====== Document passage ======

For much of the novel, outward, Chlomo remains the stern, wise father of Ellie and really the only strong paternal figure in the book. However his desperation and need for survival are eminent as soon as they arrive at the camp. He stays by Ellie throughout this time up until his death and he struggles for survival. His emotional stability began to deteriorate when he saw the dead and the realised the reality of their fate. Chlomo always reacts badly to the dead he sees in the camps. This may be as perhaps he sees himself in the dead, as if to say Chlomo had accepted his fate and the fate of the Jewish people at the camps. He remains by Ellie and reassures his son and tells others not to lose faith, "you must resist, don't lose faith in yourself". However even Chlomo begins to lose faith as his fate becomes closer, "I can see them son….let them sleep".

====== Material provided ======

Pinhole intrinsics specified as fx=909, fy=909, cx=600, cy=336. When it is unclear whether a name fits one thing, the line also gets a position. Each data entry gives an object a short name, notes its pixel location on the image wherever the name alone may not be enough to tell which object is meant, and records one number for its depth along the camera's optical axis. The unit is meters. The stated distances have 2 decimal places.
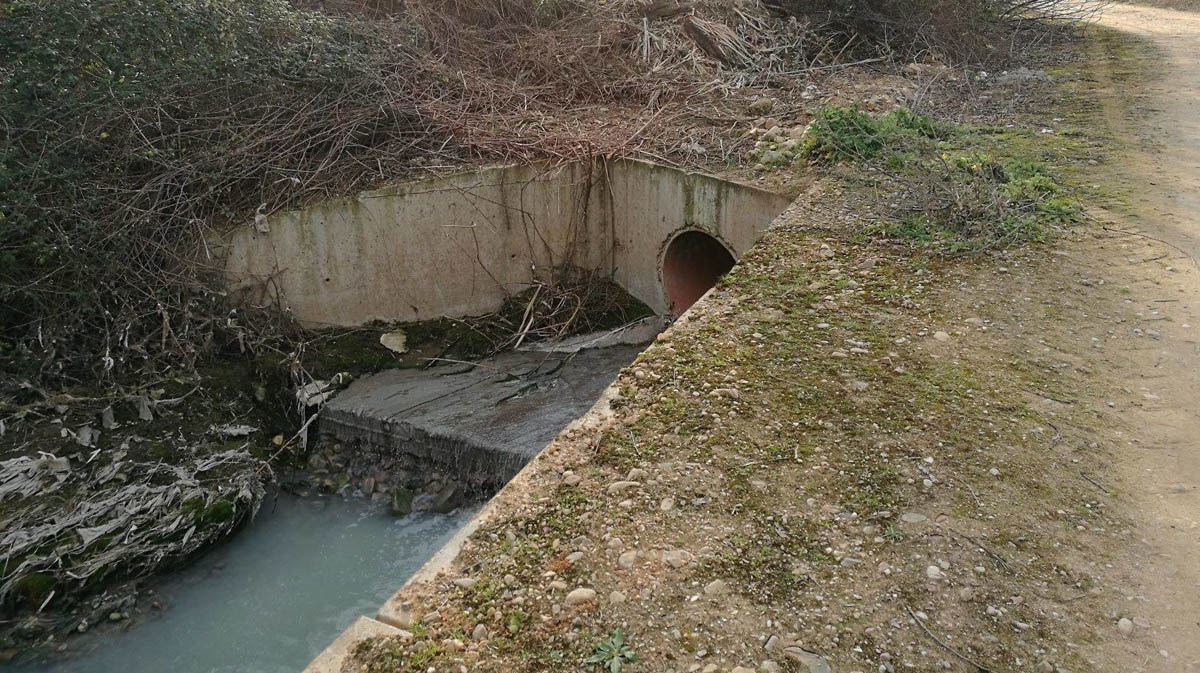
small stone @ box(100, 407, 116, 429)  6.91
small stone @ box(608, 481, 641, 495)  4.04
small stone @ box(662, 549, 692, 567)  3.61
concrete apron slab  7.29
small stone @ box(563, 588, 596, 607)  3.46
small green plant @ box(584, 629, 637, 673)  3.19
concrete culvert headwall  8.20
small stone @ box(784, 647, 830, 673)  3.14
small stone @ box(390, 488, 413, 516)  7.11
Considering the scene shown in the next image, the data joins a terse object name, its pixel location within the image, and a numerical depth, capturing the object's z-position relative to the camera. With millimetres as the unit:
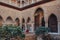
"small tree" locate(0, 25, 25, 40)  2895
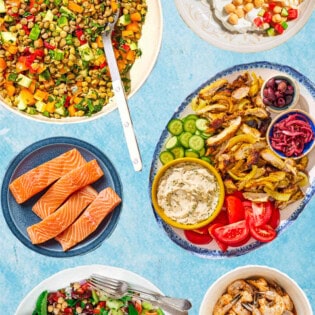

======

Exercise —
Carry on the passage about Chlomo from its final sentence.

Expected answer —
Chlomo's physical changes become apparent once at the concentration camp. Like the other prisoner's, due to the sudden lack of food and sustenance, Chlomo loses weight and his appearance begins to change. As result of the harsh conditions in the camp Chlomo gradually begins to look older and his face continually grows pale. He became weaker day by day, also as a result of him being beaten frequently for reasons such as not marching in rhythm and for asking where the lavatories were. He would eat Ellie's rations as he became weaker and weaker. Before the time of his death, Chlomo becomes sick and loses all his strength, "he grew weaker day by day…his face the colour of dead leaves".

Chlomo's presence in the novel is one of strength and authority. His paternal figure and his changes both physically and emotionally are vividly portrayed. His emotional stability and physical strength vary throughout the novel and differ from beginning to end. Both changes take place as a direct result of Chlomo's imprisonment and his experiences give us a realistic view on the impact and horror of war.
Give quotes either said by him, Elie or others that help explain his reactions to these stages of his personal ordeal.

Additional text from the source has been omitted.